REVIEWS

A selection of the best from recent issues of the Philosopher

 

Heavenly spheres Thought
Experiments

The Philosopher's verdict: inventive 

Wittgenstein's Beetle and Other Classic Thought Experiments Martin Cohen, 176 pp ISBN 1405121912 Blackwell, 2005 £9.99

If I may be allowed to coin a common noun 'a cohen' to signify a type of philosophical work containing a series of short sections each dealing with a distinct topic that exemplifies or illustrates a broad area of philosophical interest, I could say confidently that with his latest book Wittgenstein's Beetle and Other Classic Thought Experiments Dr Martin Cohen has offered us yet another splendid cohen, following upon the successes of its precedents 101 Philosophy Problems and 101 Ethical Dilemmas. 

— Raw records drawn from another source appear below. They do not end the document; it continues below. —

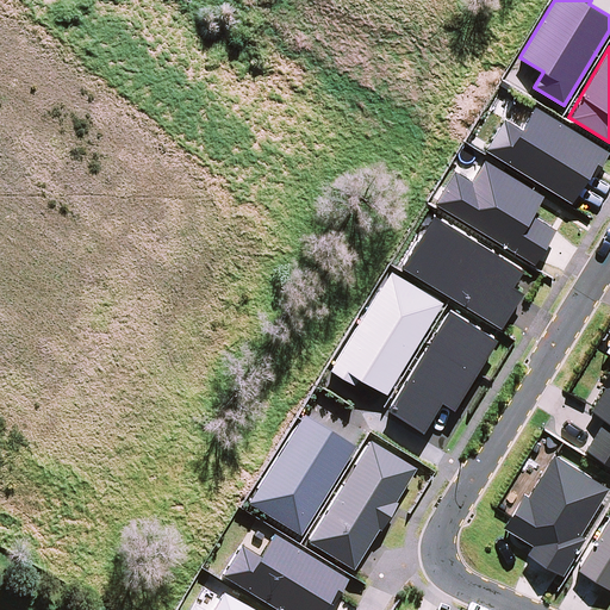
[(503,118),(484,150),(572,204),(590,174),(595,178),(609,151),(535,106),(521,129),(503,118)]
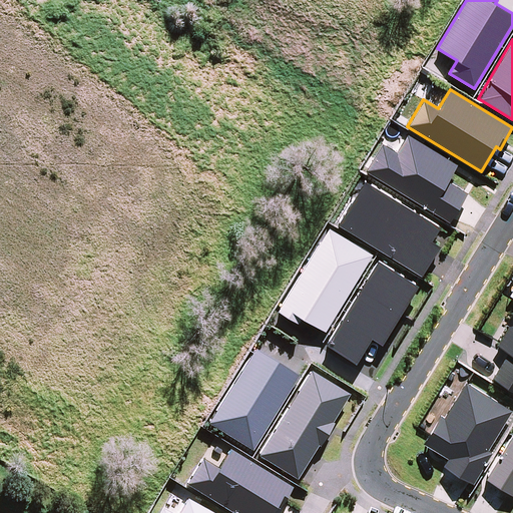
[(382,143),(366,170),(451,221),(468,193),(448,180),(458,164),(407,135),(397,153),(382,143)]
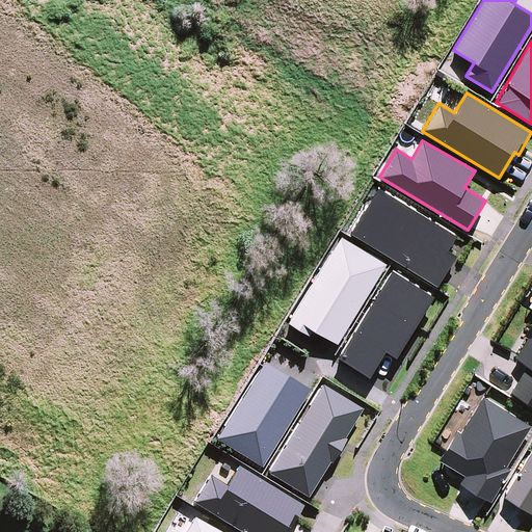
[(378,187),(351,233),(436,286),(456,255),(448,249),(456,235),(378,187)]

The new book opens with a Foreword entitled 'Forward!' in which our author characterizes thought experiments as 'that special kind of theory that predicts particular consequences given certain initial starting points and conditions'. Cohen does not think that it is appropriate to draw a sharp distinction between empirical experiments and thought experiments. He suggests both 'are tests devised either to explore intuitions about how the world works - or to destroy them...' adding: 'The characteristic thing about both real and thought experiments is that you control and limit the circumstances and conditions for the test, so as to pick out just one variable or one unknown. The key difference is that in the latter, everything is set out not in reality but merely in the imagination. The circumstances are described, not created, and the action is imagined, not created.' 

Cohen's broad conception of a thought experiment enables him to select a highly heterogeneous variety of examples of the genre. One gets a taste of the importance of the subject in the Introduction of the book entitled 'Deep Thought - a brief history of thought experiments' which provides historical evidence for what may appear a surprisingly creative use to which this technique of inquiry was put throughout the development of philosophical, scientific and also ethical thought. 

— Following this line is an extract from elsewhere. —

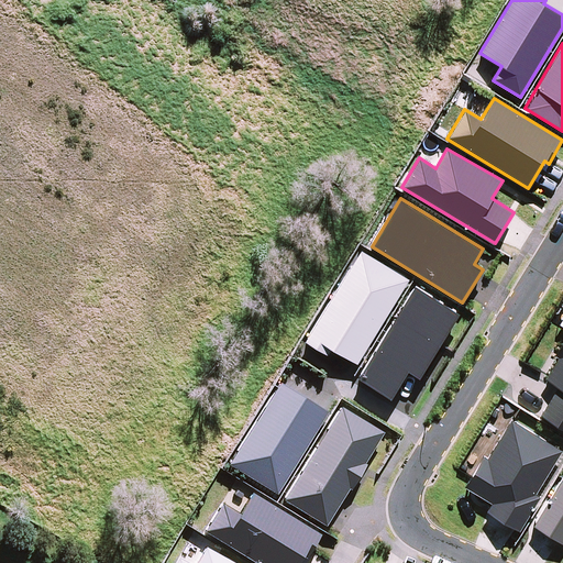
[(361,251),(305,341),(328,355),(332,349),(357,363),(409,278),(361,251)]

The author proceeds to the main part of the book, which comprises an A - Z series of 26 sections, beginning with 'A is for Alice and Astronomers Arguing about Acceleration', followed by 'B is for Bernard's [. Bernard Williams'] Body-Exchange Machine' and so on, all the way to 'Z is for Zeno and the Mysteries of Infinity'. Each section offers a brief exposition of a particular thought experiment and then a philosophical discussion of the topic liberally punctuated with irreverent jeux d'esprit. There follows a chapter on 'Notes for Experimenters' which includes a highly suggestive section on 'How to Experiment' - in my judgment the most original part of the book.

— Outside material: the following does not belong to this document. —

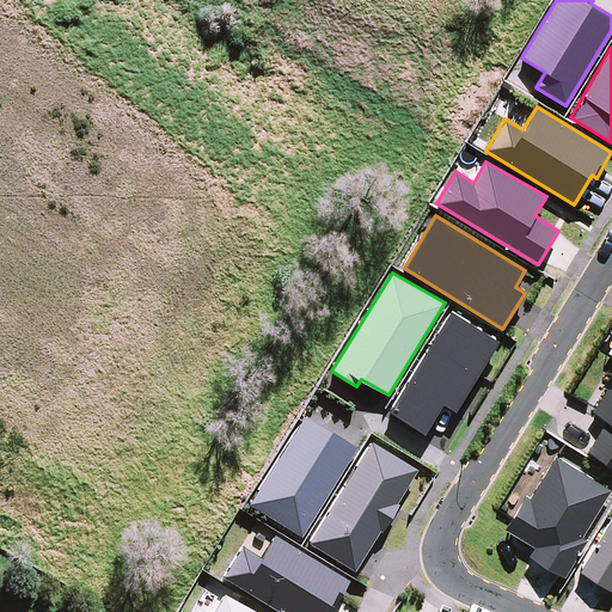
[(500,340),(452,311),(389,411),(424,434),(444,403),(456,411),(500,340)]
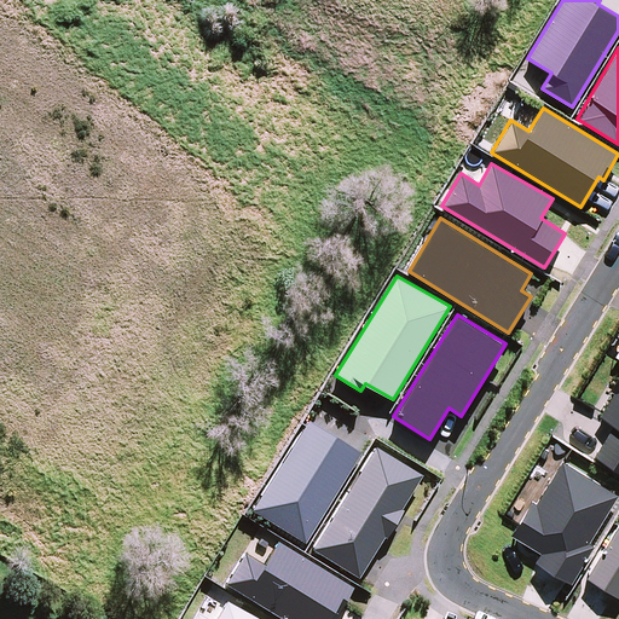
[(613,426),(594,456),(618,472),(618,375),(609,391),(614,393),(600,416),(613,426)]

The interest of the book is clearly dependent on, and derived from, the interest and value of the technique of thought experiment in science and philosophy. On this last point Cohen is emphatic. 'It is no exaggeration to say,' he exaggerates, 'that the whole of modern science is built upon the surprisingly modest foundation of half a dozen of the thought experiments included here' - or so it strikes me. I would say rather that scientific work involves a dynamic interplay between, on the one hand, empirical data in various degrees of rawness accumulated by scientists in response to a problem and provisionally conceived, described, classified, analysed and so on, in a language impregnated by low-level theory (For instance, Darwin's observation and study of fossils and bones of long-extinct animal species or Brownian motion described in terms of the kinetic theory of fluids), and on the other, intellectual efforts to bring these phenomena under explanatory schemata of increasing scope and predictive power which can be tested against experience (for example, the theory of evolution or atomic theory of matter and the relevant mathematical models). 

This book is not addressed to professional philosophers, but is by no means a beginners' piece, much less reading matter for Aunt Edna to take on the train. It will best be appreciated by readers who already have some understanding of philosophy and scientific methodology, and have developed some taste for conceptual inquiry. For all the clarity of the writing, the text is never facile - indeed, it is occasionally hard-going and controversial in its interpretation of particular thought experiments. Like previous cohens, Wittgenstein's Beetle brings together diverse material which displays a unity of viewpoint and a seriousness of treatment, embellished with wit and delightful comic invention.